### O que fazer
[1] Extraia do trecho fornecido, sem nenhuma alteração, o segmento que começa nas palavras "- Flávio Bolsonaro" e termina após as palavras "contra o Brasil.".
[2] Liste todas as contagens de pessoas ou de empresas que aparecem no trecho fornecido, indicando o que cada uma quantifica.

### Trecho fornecido
- Flávio Bolsonaro enviou uma carta ao secretário de Estado dos EUA, Marco Rubio, pedindo que não sejam impostas tarifas ao Brasil.
- O senador agradece a designação do PCC e do Comando Vermelho como organizações terroristas pelos EUA.
- Na carta, ele cita preocupação com a Seção 301 da Lei de Comércio, que abriu procedimento para possível retaliação comercial contra o Brasil.
- O documento destaca deterioração fiscal e econômica brasileira: dívida pública acima de 80% do PIB, em torno de R$ 10,4 trilhões em abril, com projeção de 83,7% ao fim do ano; inadimplência de 81,7 milhões de brasileiros; recorde de recuperações judiciais (2.466 empresas em 2025) e 8,7 milhões de contribuintes corporativos inadimplentes no início de 2026.
- Flávio afirma que está confiante na vitória nas eleições de outubro e afirma que, se eleito, colocará a equipe de transição à disposição para negociar um amplo acordo de comércio e investimentos entre Brasil e Estados Unidos.
Flávio Bolsonaro enviou nesta terça-feira uma carta ao secretário de Estado dos EUA, Marco Rubio, pedindo que não haja tarifas comerciais ao Brasil. O documento também agradece a decisão de classificar PCC e CV como organizações terroristas.
O senador (PL-RJ) afirma que a medida contra as facções foi recebida por grande parte da população, mas não agradou ao governo federal. A carta aborda ainda relações comerciais e a Seção 301, que pode levar a medidas adicionais.
Além disso, o parlamentar expressa preocupação com a situação econômica brasileira e cita indicadores como alta dívida pública, inadimplência elevada e um volume recorde de recuperações judiciais.
Investigações comerciais e organizações terroristas
Flávio destaca que, apesar de não ter sido aplicada nenhuma tarifa até o momento, a Seção 301 abriu procedimento de consulta pública com prazo para julho. O objetivo é evitar medidas que agravem a economia brasileira.
O senador também menciona que o Brasil enfrenta adversidades fiscais, com dívida superior a 80% do PIB, e aponta impactos para cidadãos, empresas e famílias diante de juros elevados e inadimplência recorde.

[Itens armazenados do conjunto de dados]
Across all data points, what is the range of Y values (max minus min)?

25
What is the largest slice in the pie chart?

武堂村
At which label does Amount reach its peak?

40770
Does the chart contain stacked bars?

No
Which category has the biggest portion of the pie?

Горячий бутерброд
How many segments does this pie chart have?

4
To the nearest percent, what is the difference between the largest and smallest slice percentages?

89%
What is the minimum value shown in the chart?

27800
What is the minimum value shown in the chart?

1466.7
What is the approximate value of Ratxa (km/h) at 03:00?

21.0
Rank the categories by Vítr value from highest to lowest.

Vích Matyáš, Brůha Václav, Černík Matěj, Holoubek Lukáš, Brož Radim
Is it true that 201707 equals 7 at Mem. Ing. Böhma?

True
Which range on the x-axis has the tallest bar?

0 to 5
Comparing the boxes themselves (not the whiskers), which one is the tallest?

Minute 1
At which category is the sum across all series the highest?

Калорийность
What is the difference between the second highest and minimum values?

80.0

### Respostas por tarefa
[1]
- Flávio Bolsonaro enviou uma carta ao secretário de Estado dos EUA, Marco Rubio, pedindo que não sejam impostas tarifas ao Brasil.
- O senador agradece a designação do PCC e do Comando Vermelho como organizações terroristas pelos EUA.
- Na carta, ele cita preocupação com a Seção 301 da Lei de Comércio, que abriu procedimento para possível retaliação comercial contra o Brasil.

[2]
- 81,7 milhões de brasileiros inadimplentes
- 2.466 empresas em recuperação judicial em 2025
- 8,7 milhões de contribuintes corporativos inadimplentes no início de 2026